Queiroga se diz contrário a “lockdown nacional”

Marcelo Ribeiro

Matheus Schuch

Vandson Lima

30/03/2021

 

 

Para ministro da saúde, regras rígidas decorrem de falência na adoção de medidas de prevenção

Um dia antes de completar uma semana no cargo, o ministro da Saúde, Marcelo Queiroga, afirmou ontem, em entrevista exclusiva ao Valor, que trabalhará contra um “lockdown” nacional. O cardiologista admitiu, porém, que regras mais rígidas de circulação decorreram da falência de ações de prevenção ao avanço da pandemia pelo país. Uma das medidas defendidas por ele, o uso de máscaras de proteção, passou a fazer parte da rotina do presidente Jair Bolsonaro de forma mais frequente apenas nas últimas semanas. No primeiro ano da crise sanitária, o chefe do Poder Executivo promoveu aglomerações e apareceu publicamente sem o item de proteção. A postura ainda é adotada hoje, mas com menor frequência.
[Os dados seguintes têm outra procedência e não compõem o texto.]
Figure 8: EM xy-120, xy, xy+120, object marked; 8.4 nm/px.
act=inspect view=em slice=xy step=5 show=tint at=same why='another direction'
“Regras rígidas de circulação de pessoas decorrem da falência de ações como uso de máscaras, higiene das mãos, testagem e isolamento de casos confirmados e contactantes. Trabalharemos para que não ocorra lockdown, com uma grande campanha de mobilização nacional”, disse Queiroga, ao ser questionado se o exemplo de Araraquara (SP) não deveria ser nacionalizado.

A cidade viu os números de mortos despencarem por Covid-19 - o índice chegou a zerar no final de semana - após ser o primeiro município do estado de São Paulo a restringir a circulação de pessoas.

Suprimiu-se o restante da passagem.